◆ **What the task asks**
Please give back only the lines below from the one containing "Location de Ski" to the one containing "vecinos, si es", each repeated word for word, both ends included.

--- START ---

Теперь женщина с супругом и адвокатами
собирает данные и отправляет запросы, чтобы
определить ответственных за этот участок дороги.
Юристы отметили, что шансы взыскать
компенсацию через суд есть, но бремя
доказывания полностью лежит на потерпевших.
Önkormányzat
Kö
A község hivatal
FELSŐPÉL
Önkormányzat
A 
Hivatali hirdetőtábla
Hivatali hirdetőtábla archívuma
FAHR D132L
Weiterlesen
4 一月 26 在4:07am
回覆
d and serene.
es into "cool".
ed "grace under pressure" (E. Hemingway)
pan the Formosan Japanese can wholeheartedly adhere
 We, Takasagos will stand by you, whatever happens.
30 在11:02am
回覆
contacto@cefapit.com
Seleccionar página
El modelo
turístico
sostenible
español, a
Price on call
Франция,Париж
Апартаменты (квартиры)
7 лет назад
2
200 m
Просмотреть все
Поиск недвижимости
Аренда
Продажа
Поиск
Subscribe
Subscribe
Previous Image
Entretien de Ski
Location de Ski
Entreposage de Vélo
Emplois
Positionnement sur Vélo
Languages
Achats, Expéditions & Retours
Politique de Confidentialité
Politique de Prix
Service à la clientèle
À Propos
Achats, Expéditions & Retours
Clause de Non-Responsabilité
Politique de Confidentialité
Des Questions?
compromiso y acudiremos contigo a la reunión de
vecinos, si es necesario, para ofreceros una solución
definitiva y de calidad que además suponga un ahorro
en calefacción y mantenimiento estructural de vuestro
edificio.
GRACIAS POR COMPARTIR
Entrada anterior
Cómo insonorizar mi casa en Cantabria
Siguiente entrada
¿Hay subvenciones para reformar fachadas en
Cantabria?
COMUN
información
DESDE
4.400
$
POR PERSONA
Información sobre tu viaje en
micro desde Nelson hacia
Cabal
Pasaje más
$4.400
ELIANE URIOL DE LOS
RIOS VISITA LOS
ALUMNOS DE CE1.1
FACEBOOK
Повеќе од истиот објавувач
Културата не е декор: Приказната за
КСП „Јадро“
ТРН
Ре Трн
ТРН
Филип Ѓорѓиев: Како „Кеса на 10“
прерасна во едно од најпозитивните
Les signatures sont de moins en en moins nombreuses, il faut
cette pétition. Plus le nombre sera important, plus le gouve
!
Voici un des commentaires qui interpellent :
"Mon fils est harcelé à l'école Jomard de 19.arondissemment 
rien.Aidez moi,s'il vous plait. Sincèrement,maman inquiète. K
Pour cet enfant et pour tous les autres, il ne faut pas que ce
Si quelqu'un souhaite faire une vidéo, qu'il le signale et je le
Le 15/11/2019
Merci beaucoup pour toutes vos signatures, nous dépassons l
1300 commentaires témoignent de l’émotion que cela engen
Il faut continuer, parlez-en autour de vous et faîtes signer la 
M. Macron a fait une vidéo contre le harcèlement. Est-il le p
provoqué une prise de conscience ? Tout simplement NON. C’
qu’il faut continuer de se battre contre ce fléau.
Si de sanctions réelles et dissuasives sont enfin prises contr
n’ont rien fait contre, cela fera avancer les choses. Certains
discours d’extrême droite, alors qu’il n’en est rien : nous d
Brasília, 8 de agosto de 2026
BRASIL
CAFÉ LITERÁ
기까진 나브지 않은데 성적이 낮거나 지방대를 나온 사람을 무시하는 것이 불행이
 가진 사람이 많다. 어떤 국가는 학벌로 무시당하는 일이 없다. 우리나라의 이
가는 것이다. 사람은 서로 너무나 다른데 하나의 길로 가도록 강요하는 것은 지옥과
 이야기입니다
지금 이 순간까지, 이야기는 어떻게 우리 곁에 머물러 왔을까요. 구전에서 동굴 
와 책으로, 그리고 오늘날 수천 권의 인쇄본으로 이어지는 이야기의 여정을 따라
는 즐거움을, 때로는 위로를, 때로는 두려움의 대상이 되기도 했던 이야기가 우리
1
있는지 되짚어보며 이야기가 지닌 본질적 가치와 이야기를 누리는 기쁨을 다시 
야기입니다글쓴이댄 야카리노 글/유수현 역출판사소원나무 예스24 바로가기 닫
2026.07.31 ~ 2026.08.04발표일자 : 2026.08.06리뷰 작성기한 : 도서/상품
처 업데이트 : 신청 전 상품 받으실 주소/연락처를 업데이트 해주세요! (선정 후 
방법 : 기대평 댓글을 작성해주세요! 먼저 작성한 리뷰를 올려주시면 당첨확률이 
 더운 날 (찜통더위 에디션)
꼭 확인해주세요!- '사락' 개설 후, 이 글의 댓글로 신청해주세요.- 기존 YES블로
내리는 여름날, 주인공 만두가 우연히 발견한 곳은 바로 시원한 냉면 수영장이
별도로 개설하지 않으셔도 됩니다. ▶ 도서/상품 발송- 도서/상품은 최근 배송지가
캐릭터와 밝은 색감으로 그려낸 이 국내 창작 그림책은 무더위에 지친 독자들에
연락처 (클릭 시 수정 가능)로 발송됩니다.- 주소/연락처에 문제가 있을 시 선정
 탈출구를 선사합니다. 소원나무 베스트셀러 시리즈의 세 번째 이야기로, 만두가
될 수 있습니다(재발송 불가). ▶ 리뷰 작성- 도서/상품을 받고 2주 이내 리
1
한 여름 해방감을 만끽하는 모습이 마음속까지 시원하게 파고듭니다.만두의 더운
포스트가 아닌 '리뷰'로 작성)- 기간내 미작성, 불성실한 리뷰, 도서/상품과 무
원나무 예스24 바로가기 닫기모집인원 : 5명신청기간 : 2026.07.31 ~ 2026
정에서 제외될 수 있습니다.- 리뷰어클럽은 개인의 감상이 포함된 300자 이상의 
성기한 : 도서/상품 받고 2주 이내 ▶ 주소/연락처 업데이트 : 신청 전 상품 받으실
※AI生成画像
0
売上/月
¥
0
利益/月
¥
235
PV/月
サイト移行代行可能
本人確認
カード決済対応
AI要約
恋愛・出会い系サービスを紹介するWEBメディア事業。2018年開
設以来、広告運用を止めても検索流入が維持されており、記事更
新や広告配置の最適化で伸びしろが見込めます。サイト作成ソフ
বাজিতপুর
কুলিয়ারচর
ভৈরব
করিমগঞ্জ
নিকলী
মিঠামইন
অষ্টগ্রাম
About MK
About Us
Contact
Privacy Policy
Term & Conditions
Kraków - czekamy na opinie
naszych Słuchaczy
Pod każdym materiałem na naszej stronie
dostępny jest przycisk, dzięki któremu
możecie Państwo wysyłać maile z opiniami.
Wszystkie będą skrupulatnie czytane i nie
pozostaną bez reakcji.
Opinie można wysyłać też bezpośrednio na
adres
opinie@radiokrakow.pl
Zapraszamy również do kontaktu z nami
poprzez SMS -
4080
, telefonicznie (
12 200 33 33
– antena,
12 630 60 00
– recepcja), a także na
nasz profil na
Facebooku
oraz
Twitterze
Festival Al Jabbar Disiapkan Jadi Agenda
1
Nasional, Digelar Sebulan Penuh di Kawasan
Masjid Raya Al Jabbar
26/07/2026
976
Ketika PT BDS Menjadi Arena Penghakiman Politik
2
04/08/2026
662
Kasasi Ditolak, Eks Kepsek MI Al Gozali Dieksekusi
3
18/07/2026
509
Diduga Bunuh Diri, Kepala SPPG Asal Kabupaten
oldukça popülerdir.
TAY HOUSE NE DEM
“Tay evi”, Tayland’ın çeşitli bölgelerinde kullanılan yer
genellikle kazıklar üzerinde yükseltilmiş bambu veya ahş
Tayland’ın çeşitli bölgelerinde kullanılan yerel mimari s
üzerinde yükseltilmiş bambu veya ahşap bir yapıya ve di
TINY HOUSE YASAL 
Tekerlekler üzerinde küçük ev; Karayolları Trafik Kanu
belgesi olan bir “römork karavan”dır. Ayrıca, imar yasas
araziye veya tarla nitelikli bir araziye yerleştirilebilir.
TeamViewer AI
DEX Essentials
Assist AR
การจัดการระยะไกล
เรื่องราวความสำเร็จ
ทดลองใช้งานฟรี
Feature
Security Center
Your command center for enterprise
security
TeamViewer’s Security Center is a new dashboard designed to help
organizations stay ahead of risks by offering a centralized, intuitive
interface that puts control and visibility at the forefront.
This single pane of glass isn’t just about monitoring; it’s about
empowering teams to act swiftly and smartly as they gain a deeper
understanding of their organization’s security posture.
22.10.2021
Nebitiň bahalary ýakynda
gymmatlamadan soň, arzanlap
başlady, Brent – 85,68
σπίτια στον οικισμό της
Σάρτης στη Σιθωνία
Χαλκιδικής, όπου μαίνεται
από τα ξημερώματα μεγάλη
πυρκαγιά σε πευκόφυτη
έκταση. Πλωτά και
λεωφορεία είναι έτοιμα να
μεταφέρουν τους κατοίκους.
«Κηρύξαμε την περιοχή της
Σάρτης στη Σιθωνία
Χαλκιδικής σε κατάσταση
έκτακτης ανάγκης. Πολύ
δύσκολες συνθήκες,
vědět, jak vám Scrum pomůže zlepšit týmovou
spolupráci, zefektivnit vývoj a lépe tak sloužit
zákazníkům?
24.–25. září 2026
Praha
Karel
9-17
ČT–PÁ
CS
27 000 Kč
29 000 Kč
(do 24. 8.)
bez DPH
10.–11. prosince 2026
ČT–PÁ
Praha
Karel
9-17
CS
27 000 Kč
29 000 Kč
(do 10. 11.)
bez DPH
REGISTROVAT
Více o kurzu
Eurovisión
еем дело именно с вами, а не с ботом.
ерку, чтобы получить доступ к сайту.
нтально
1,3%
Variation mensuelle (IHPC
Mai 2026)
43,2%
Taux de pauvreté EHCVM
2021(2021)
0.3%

--- END ---

◆ **Task answer**
Location de Ski
Entreposage de Vélo
Emplois
Positionnement sur Vélo
Languages
Achats, Expéditions & Retours
Politique de Confidentialité
Politique de Prix
Service à la clientèle
À Propos
Achats, Expéditions & Retours
Clause de Non-Responsabilité
Politique de Confidentialité
Des Questions?
compromiso y acudiremos contigo a la reunión de
vecinos, si es necesario, para ofreceros una solución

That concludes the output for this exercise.